======== COLLECTED DATA
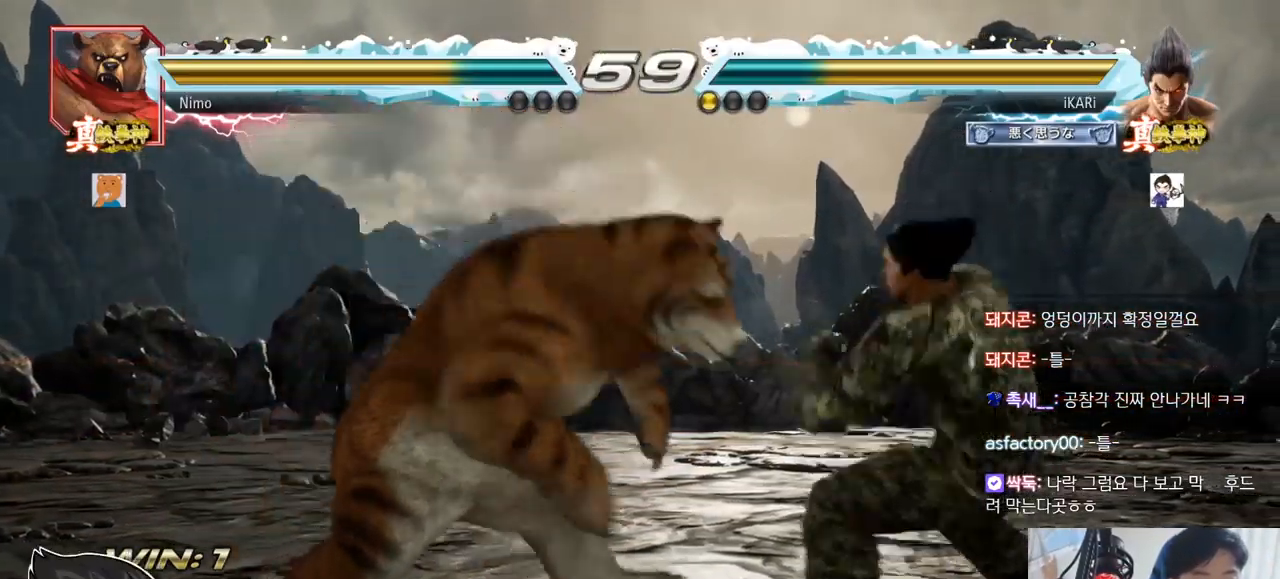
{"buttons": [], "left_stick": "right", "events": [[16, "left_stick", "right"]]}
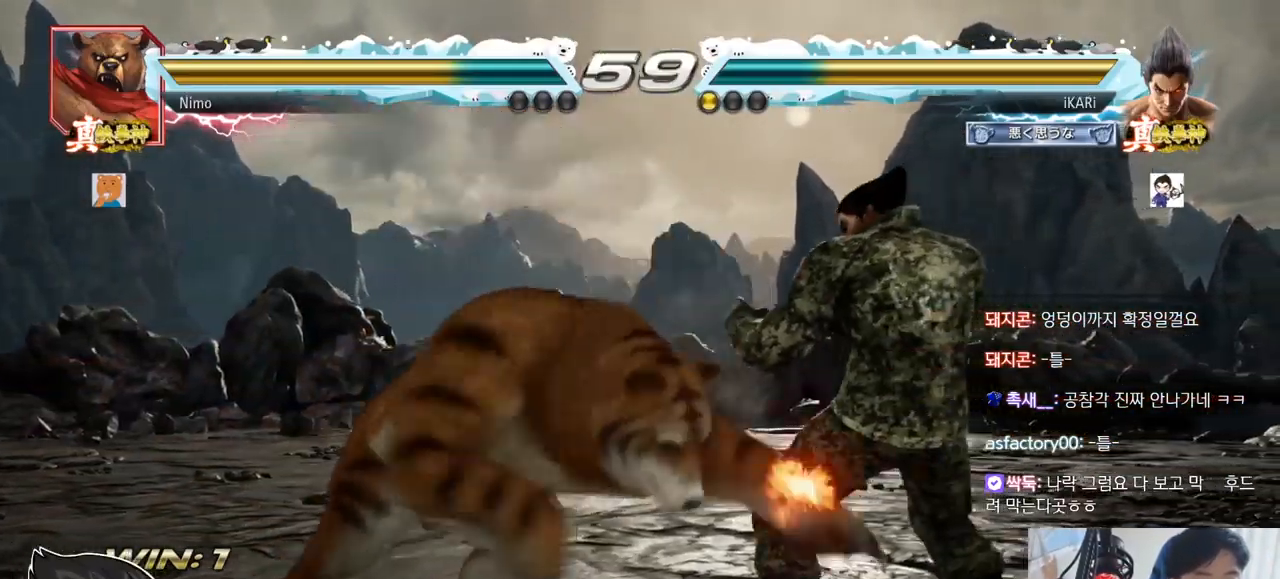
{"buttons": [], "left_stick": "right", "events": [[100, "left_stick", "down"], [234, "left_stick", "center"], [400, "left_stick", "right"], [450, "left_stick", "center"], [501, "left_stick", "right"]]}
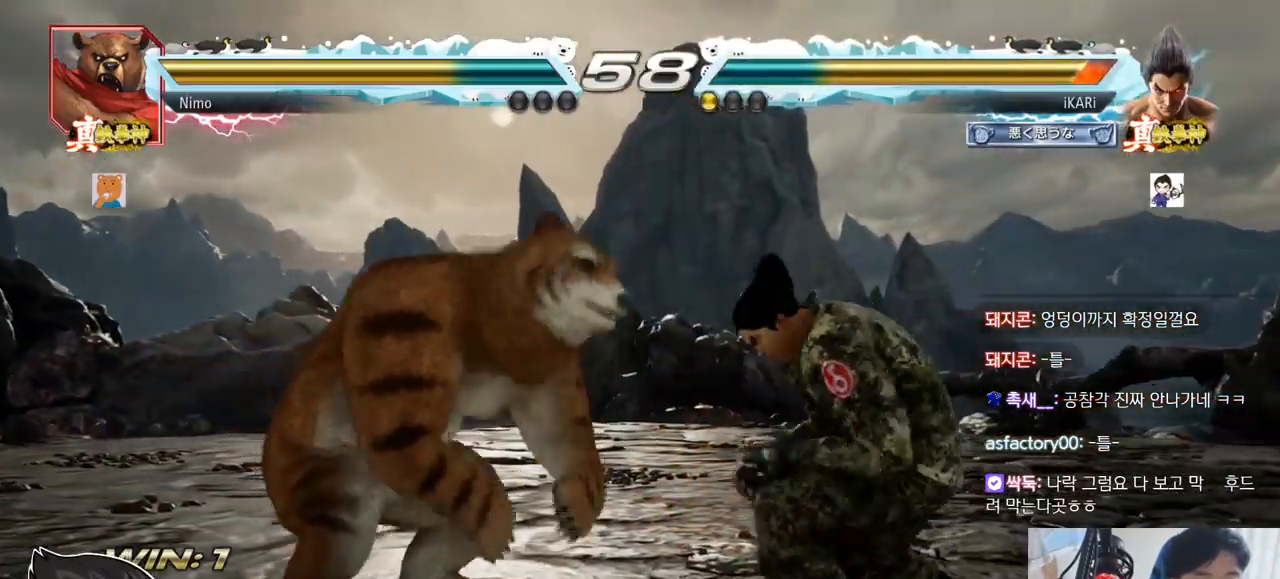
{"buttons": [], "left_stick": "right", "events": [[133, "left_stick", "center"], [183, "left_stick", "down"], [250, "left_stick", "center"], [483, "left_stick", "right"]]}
================
Omit the pictures and repeat the rest of the listing verbatim.

**EXERCISE ANSWER**
{"buttons": [], "left_stick": "right", "events": [[16, "left_stick", "right"]]}
{"buttons": [], "left_stick": "right", "events": [[100, "left_stick", "down"], [234, "left_stick", "center"], [400, "left_stick", "right"], [450, "left_stick", "center"], [501, "left_stick", "right"]]}
{"buttons": [], "left_stick": "right", "events": [[133, "left_stick", "center"], [183, "left_stick", "down"], [250, "left_stick", "center"], [483, "left_stick", "right"]]}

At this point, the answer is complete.